First, enter checks into QuickBooks as you write them, not after they clear the bank. That way the commitment of cash is reflected timely in your books. You will see the reduced cash balance reflected on your balance sheet and in the QuickBooks check register.
A huge efficiency with QuickBooks is the ability to enter checks, save them to a print queue, and print them onto preprinted check stock. Besides entering the check timely for bookkeeping purposes, now you can avoid double work to both write and enter checks.
Don’t worry about QuickBooks adding the check into your books a second time when the check downloads after it clears the bank. QuickBooks will match the downloaded check with the transaction you already created.
Second, post downloaded bank transactions weekly instead of monthly.
QuickBooks Online works with most banks to maintain a continuous flow of downloaded transactions. This makes it handy to post (or match) downloaded transactions to your books more often than monthly.
QuickBooks Desktop can import transactions via a direct connection to your bank, though banks usually charge a fee for this service. You can avoid the fee by exporting a QuickBooks compatible file from the bank and importing it into QuickBooks. If you update often, it may be worth the convenience to pay for direct connect.
Monitor cash balances in QuickBooks.
Keep an eye on cash. QuickBooks provides multiple places you can quickly see your cash balances, assuming your books are up-to-date.
In QuickBooks Online, click on Dashboard and you will see an area called Bank Accounts with a listing of cash balances.
In QuickBooks Desktop from the Home page, click on Account Balances. You will see a drop down snapshot of balances in the bank accounts.
In either Online or Desktop, you can see cash balances in the balance sheet report.
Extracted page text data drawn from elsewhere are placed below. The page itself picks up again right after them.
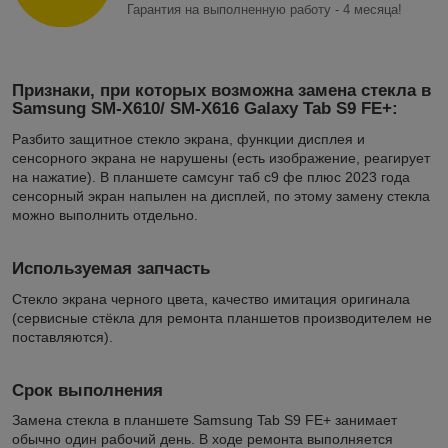
Гарантия на выполненную работу - 4 месяца!
Признаки, при которых возможна замена стекла в
Samsung SM-X610/ SM-X616 Galaxy Tab S9 FE+:
Разбито защитное стекло экрана, функции дисплея и
сенсорного экрана не нарушены (есть изображение, реагирует
на нажатие). В планшете самсунг таб с9 фе плюс 2023 года
сенсорный экран напылен на дисплей, по этому замену стекла
можно выполнить отдельно.
Используемая запчасть
Стекло экрана черного цвета, качество имитация оригинала
(сервисные стёкла для ремонта планшетов производителем не
поставляются).
Срок выполнения
Замена стекла в планшете Samsung Tab S9 FE+ занимает
обычно один рабочий день. В ходе ремонта выполняется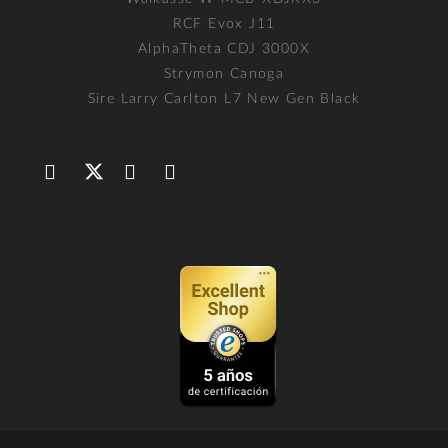
RCF Evox J11
AlphaTheta CDJ 3000X
Strymon Canoga
Sire Larry Carlton L7 New Gen Black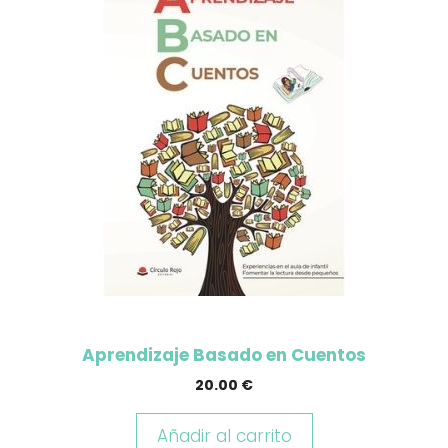
Aprendizaje Basado en Cuentos
20.00
€
Añadir al carrito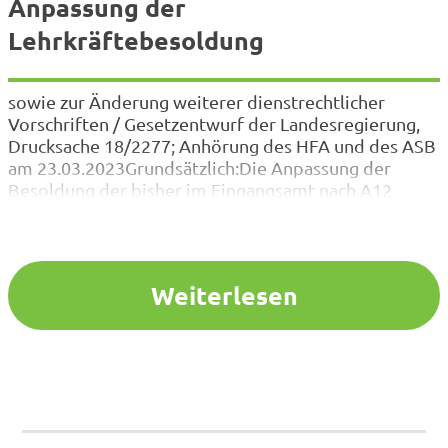
Anpassung der
Lehrkräftebesoldung
sowie zur Änderung weiterer dienstrechtlicher
Vorschriften / Gesetzentwurf der Landesregierung,
Drucksache 18/2277; Anhörung des HFA und des ASB
am 23.03.2023Grundsätzlich:Die Anpassung der
Besoldung der bisher im Eingangsamt nach A12
besoldeten Lehrerinnen und Lehrer und damit die
stufenweise Überleitung in die Besoldungsgruppe
A13 begrüßen wir, da dies eine langjährige
Forderung des VBE NRW umsetzt. Auch wenn die
Weiterlesen
Überleitung nur stufenweise erfolgt und…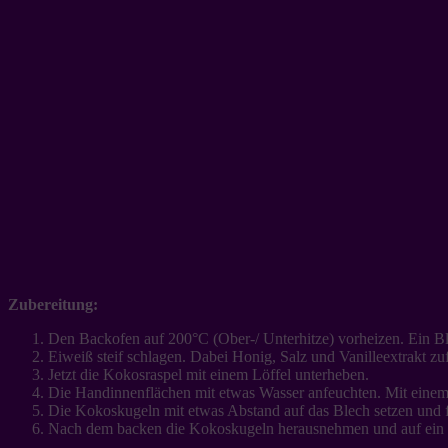
Zubereitung:
Den Backofen auf 200°C (Ober-/ Unterhitze) vorheizen. Ein Bl
Eiweiß steif schlagen. Dabei Honig, Salz und Vanilleextrakt zufü
Jetzt die Kokosraspel mit einem Löffel unterheben.
Die Handinnenflächen mit etwas Wasser anfeuchten. Mit eine
Die Kokoskugeln mit etwas Abstand auf das Blech setzen und f
Nach dem backen die Kokoskugeln herausnehmen und auf ein K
The balance sheet is a fundamental report you should refer to often. If you see numbers that don’t make sense, please seek accounting help to fix them.
Finally, if you do incur bank fees, record them to a separate expense account for bank fees. That way you can see them in the profit & loss report and manage them better.
Don’t let the banks get away with your money! With a little attention, you can plug the leak in cash caused by bank fees. At the same time, you will also improve management of the organization’s cash flow.